Where to Turn in Austria
Before you go into therapy, it is worth looking at low-threshold, often free services. For many grieving people they are the better first step:
Hospice associations: offer grief support in every province — both in the phase of saying goodbye before death and in the months afterward, even if the person who died was not in a hospice. Contact through the umbrella organization Hospiz Österreich
Grief groups: open groups in every larger town (Caritas, Diakonie, Rainbows for children), usually free or by donation
Telefonseelsorge 142 (telephone counseling): free and anonymous, around the clock — low-threshold even for nighttime waves of grief when sleep will not come
pro mente: psychosocial counseling in every province, often free and low-threshold
Psychotherapy: covered by insurance when prolonged grief disorder or accompanying depression is diagnosed. Waiting times for insurance-covered spots are long — elective therapists are often available sooner. In 2026 the ÖGK reimbursement is 33.70 euros per session, while BVAEB and SVS pay more; with actual session costs of 90 to 130 euros, a co-payment remains
What Remains
Grief does not end when the pain disappears. It ends when the loss is integrated into life. Most people get through it without therapy — with time, with people who listen, with routines that carry them. Those who do not get through it have no character flaw, but a treatable complication of a normal reaction. Both are legitimate, both deserve respect.

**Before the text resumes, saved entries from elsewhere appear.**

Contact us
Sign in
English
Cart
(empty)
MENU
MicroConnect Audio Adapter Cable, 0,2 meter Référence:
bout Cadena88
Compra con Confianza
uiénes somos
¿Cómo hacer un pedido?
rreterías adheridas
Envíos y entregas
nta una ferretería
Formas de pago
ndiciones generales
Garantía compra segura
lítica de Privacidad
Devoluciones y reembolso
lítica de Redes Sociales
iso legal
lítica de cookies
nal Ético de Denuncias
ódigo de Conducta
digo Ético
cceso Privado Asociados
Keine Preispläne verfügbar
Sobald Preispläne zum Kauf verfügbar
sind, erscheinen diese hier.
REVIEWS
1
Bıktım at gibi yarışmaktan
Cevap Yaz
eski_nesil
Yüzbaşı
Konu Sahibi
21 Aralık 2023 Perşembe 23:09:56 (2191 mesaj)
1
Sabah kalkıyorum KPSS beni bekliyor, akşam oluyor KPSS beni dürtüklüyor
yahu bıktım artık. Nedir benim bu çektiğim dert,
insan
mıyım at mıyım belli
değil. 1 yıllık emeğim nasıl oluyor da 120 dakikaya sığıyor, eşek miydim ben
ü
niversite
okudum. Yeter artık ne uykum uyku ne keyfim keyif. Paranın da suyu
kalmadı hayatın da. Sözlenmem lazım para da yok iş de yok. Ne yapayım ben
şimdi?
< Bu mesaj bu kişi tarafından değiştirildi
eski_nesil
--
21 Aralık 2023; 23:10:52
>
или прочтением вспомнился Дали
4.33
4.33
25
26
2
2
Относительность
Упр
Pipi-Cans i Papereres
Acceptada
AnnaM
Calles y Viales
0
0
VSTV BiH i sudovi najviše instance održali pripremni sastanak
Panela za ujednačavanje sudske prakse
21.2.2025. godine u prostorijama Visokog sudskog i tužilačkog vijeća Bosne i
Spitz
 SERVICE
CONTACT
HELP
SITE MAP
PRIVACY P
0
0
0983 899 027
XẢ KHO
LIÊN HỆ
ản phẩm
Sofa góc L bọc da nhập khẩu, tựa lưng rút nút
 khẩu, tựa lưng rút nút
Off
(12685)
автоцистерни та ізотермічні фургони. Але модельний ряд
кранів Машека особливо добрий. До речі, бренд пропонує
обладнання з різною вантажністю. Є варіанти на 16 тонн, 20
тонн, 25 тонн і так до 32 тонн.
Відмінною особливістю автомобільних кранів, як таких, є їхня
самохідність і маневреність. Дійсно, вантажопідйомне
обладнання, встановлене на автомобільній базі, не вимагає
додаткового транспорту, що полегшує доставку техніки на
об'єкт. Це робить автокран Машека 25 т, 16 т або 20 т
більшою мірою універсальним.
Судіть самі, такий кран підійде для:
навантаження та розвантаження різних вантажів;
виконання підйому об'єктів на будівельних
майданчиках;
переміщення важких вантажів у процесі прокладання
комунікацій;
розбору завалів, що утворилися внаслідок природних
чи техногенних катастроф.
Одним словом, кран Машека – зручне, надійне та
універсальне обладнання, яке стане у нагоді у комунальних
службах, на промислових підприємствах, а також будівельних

If, after reading this article, you feel that you need professional support, talk to your GP or look directly for a psychotherapist. If you are unsure whether you need anyone at all, a grief group or a hospice association is the gentlest way to start. And if you are currently supporting someone who is grieving: stay present, even after three months. Even after six. Even after a year. Grief has a long echo, and the people around a grieving person are often the first to turn away.